What is NRAS?

NRAS is one of three closely related RAS oncogenes (alongside KRAS and HRAS) that encode small GTPase proteins acting as molecular switches in key signaling pathways. These proteins cycle between active (GTP-bound) and inactive (GDP-bound) forms, regulating processes like cell growth, differentiation, and survival.

Mutations in NRAS disrupt this regulation by locking the protein in an active state, leading to constant stimulation of downstream signaling cascades. This persistent activation contributes to tumor development and progression, particularly in malignancies such as metastatic colorectal cancer (mCRC), melanoma, and hematologic cancers.

Role of NRAS Mutations in Disease

Oncogenic mutations in NRAS are known to cluster at conserved codons—especially 12, 13, 61, 117, and 146—resulting in impaired GTP hydrolysis. In colorectal cancer, approximately 2–7% of metastatic cases carry NRAS mutations. These variants are important because they are associated with resistance to EGFR-targeted therapies and represent a distinct molecular subset compared to KRAS-mutated tumors.

Beyond therapy resistance, emerging data suggest that mutations in the gene correlate with specific tumor localizations (e.g., left-sided colon tumors) and patient characteristics (e.g., female gender), indicating a unique biological profile. These findings emphasize the importance of including NRAS in any RAS mutation panel used for treatment stratification.

About the TRUPCR® NRAS Mutation Kit

The TRUPCR® NRAS Mutation Kit is a CE-IVD in vitro diagnostic test designed to identify somatic mutations within key hotspots of the gene using real-time PCR and ARMS technology. The kit includes:

• 11 mutation-specific assays targeting 24 clinically relevant variants
• An internal control covering a region without known polymorphisms
• Allele-specific primers and fluorescent probes (FAM, HEX)
• Protocols optimized for FFPE, frozen, or fresh tissue-derived DNA

This kit is engineered to deliver high sensitivity, with reliable detection down to 1% mutant allele frequency. It is ideal for labs conducting routine oncology panels, particularly in cases requiring EGFR therapy decision-making.

Principle and Workflow

1. Sample Preparation: Extract genomic DNA from FFPE, frozen, or fresh tumor tissue.
2. ARMS PCR Amplification: Use allele-specific primers to amplify only mutant sequences.
3. Fluorescence Detection: Dual probes detect target variants in real time via FAM and HEX channels.
4. Internal Quality Control: Extraction control ensures process reliability and minimizes risk of false-negative results.
5. Result Interpretation: End-point fluorescence and amplification curves are used for qualitative analysis of mutation status.
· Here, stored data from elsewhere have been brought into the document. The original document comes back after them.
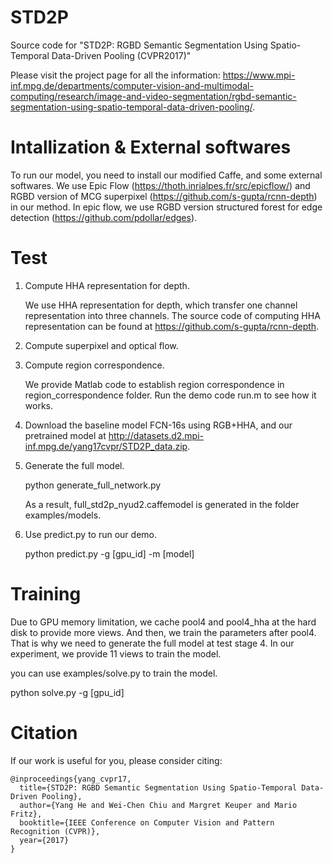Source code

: # STD2P
Source code for "STD2P: RGBD Semantic Segmentation Using Spatio-Temporal Data-Driven Pooling (CVPR2017)"

Please visit the project page for all the information:
https://www.mpi-inf.mpg.de/departments/computer-vision-and-multimodal-computing/research/image-and-video-segmentation/rgbd-semantic-segmentation-using-spatio-temporal-data-driven-pooling/.

# Intallization & External softwares

   To run our model, you need to install our modified Caffe, and some external softwares.
   We use Epic Flow (https://thoth.inrialpes.fr/src/epicflow/) and RGBD version of MCG superpixel (https://github.com/s-gupta/rcnn-depth) in our method.
   In epic flow, we use RGBD version structured forest for edge detection (https://github.com/pdollar/edges).

# Test

1. Compute HHA representation for depth.

   We use HHA representation for depth, which transfer one channel representation into three channels.
   The source code of computing HHA representation can be found at https://github.com/s-gupta/rcnn-depth.

2. Compute superpixel and optical flow.

3. Compute region correspondence.

   We provide Matlab code to establish region correspondence in region_correspondence folder.
   Run the demo code run.m to see how it works.

4. Download the baseline model FCN-16s using RGB+HHA, and our pretrained model at http://datasets.d2.mpi-inf.mpg.de/yang17cvpr/STD2P_data.zip.

5. Generate the full model.
  
   python generate_full_network.py
   
   As a result, full_std2p_nyud2.caffemodel is generated in the folder examples/models.

6. Use predict.py to run our demo.

   python predict.py -g [gpu_id] -m [model]

# Training

   Due to GPU memory limitation, we cache pool4 and pool4_hha at the hard disk to provide more views.
   And then, we train the parameters after pool4. That is why we need to generate the full model at test stage 4.
   In our experiment, we provide 11 views to train the model.

   you can use examples/solve.py to train the model.

   python solve.py -g [gpu_id]

# Citation
If our work is useful for you, please consider citing:

    @inproceedings{yang_cvpr17,
      title={STD2P: RGBD Semantic Segmentation Using Spatio-Temporal Data-Driven Pooling},
      author={Yang He and Wei-Chen Chiu and Margret Keuper and Mario Fritz},
      booktitle={IEEE Conference on Computer Vision and Pattern Recognition (CVPR)},
      year={2017}
    }

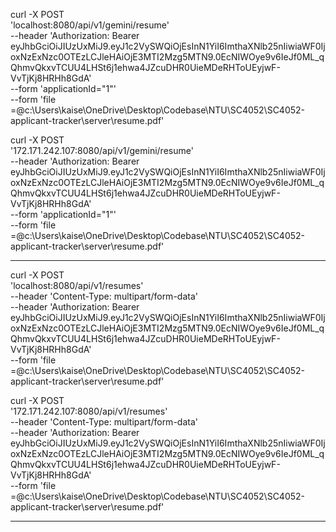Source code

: curl -X POST \
 'localhost:8080/api/v1/gemini/resume' \
 --header 'Authorization: Bearer eyJhbGciOiJIUzUxMiJ9.eyJ1c2VySWQiOjEsInN1YiI6ImthaXNlb25nIiwiaWF0IjoxNzExNzc0OTEzLCJleHAiOjE3MTI2Mzg5MTN9.0EcNIWOye9v6IeJf0ML_qQhmvQkxvTCUU4LHSt6j1ehwa4JZcuDHR0UieMDeRHToUEyjwF-VvTjKj8HRHh8GdA' \
 --form 'applicationId="1"' \
 --form 'file =@c:\Users\kaise\OneDrive\Desktop\Codebase\NTU\SC4052\SC4052-applicant-tracker\server\resume.pdf'

curl -X POST \
 '172.171.242.107:8080/api/v1/gemini/resume' \
 --header 'Authorization: Bearer eyJhbGciOiJIUzUxMiJ9.eyJ1c2VySWQiOjEsInN1YiI6ImthaXNlb25nIiwiaWF0IjoxNzExNzc0OTEzLCJleHAiOjE3MTI2Mzg5MTN9.0EcNIWOye9v6IeJf0ML_qQhmvQkxvTCUU4LHSt6j1ehwa4JZcuDHR0UieMDeRHToUEyjwF-VvTjKj8HRHh8GdA' \
 --form 'applicationId="1"' \
 --form 'file =@c:\Users\kaise\OneDrive\Desktop\Codebase\NTU\SC4052\SC4052-applicant-tracker\server\resume.pdf'

---

curl -X POST \
 'localhost:8080/api/v1/resumes' \
 --header 'Content-Type: multipart/form-data' \
--header 'Authorization: Bearer eyJhbGciOiJIUzUxMiJ9.eyJ1c2VySWQiOjEsInN1YiI6ImthaXNlb25nIiwiaWF0IjoxNzExNzc0OTEzLCJleHAiOjE3MTI2Mzg5MTN9.0EcNIWOye9v6IeJf0ML_qQhmvQkxvTCUU4LHSt6j1ehwa4JZcuDHR0UieMDeRHToUEyjwF-VvTjKj8HRHh8GdA' \
 --form 'file =@c:\Users\kaise\OneDrive\Desktop\Codebase\NTU\SC4052\SC4052-applicant-tracker\server\resume.pdf'

curl -X POST \
 '172.171.242.107:8080/api/v1/resumes' \
 --header 'Content-Type: multipart/form-data' \
--header 'Authorization: Bearer eyJhbGciOiJIUzUxMiJ9.eyJ1c2VySWQiOjEsInN1YiI6ImthaXNlb25nIiwiaWF0IjoxNzExNzc0OTEzLCJleHAiOjE3MTI2Mzg5MTN9.0EcNIWOye9v6IeJf0ML_qQhmvQkxvTCUU4LHSt6j1ehwa4JZcuDHR0UieMDeRHToUEyjwF-VvTjKj8HRHh8GdA' \
 --form 'file =@c:\Users\kaise\OneDrive\Desktop\Codebase\NTU\SC4052\SC4052-applicant-tracker\server\resume.pdf'

---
The workflow is compatible with a wide range of real-time PCR platforms, requiring minimal hands-on time and offering results within a few hours.

Clinical Application

The TRUPCR® NRAS Mutation Kit provides essential data for the molecular characterization of tumors. Detection of NRAS mutations is increasingly standard in the management of metastatic colorectal cancer, especially prior to initiating EGFR inhibitor therapy.

Key applications include:

• RAS mutation screening in CRC
• Predictive biomarker testing in EGFR therapy pathways
• Molecular profiling in melanoma, AML, and thyroid cancers
• Integration into broader NGS or PCR-based oncology workflows

This assay enables personalized treatment decisions and contributes to high-confidence diagnostics in both centralized and decentralized lab settings.